During the early 1990s, Austria's youth welfare office began to send increasing numbers of foreign youths to Zohmanngasse, many of whom had been turned away from other centres. Bock realized these young people were in dire need of help and began to assist them with legal advice, housing and counseling.
In 1999, the Zohmanngasse hostel was raided by police. Thirty young Africans were arrested for drug trafficking, along with Bock herself, who was accused of banditry and trafficking. The charges against her were eventually dropped, although she was subsequently banned from accommodating Africans at the hostel.
Bock then began to organize and supervise the establishment of private residential communities, which she funded with her own money. Since retiring in 2000 she's devoted herself entirely to her refugee projects.
Currently her accommodation centres house over 350 asylum seekers. Bock also provides counseling services, legal advice and a mailing address for a further 1000 refugees.
These services are funded by donations and fundraising events – including concerts, festivals and even a campaign known as Bock auf Bier, in which the price of beer was increased and the extra revenue raised was passed on to Bock.

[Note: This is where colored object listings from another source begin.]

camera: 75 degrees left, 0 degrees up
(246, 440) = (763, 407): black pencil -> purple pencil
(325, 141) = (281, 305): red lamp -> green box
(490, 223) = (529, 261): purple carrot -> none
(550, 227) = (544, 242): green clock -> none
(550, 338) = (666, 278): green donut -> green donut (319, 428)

Bock is the recipient of multiple awards, including the United Nations High Commission for Refugees (UNHCR) Refugee Award in 2000, the Bruno Kreisky Award in 2002 and the International Human Award in 2003.
Last year, President Heinz Fischer presented Bock with the Golden Order of Merit of the Republic of Austria.
She's also been the subject of two movies: the documentary, Bock for President (2009) and The Crazy World of Ute Bock (2010).
In mid-December 2013, Bock suffered a stroke and was hospitalized. Since May however, she's been back at work on her latest housing project.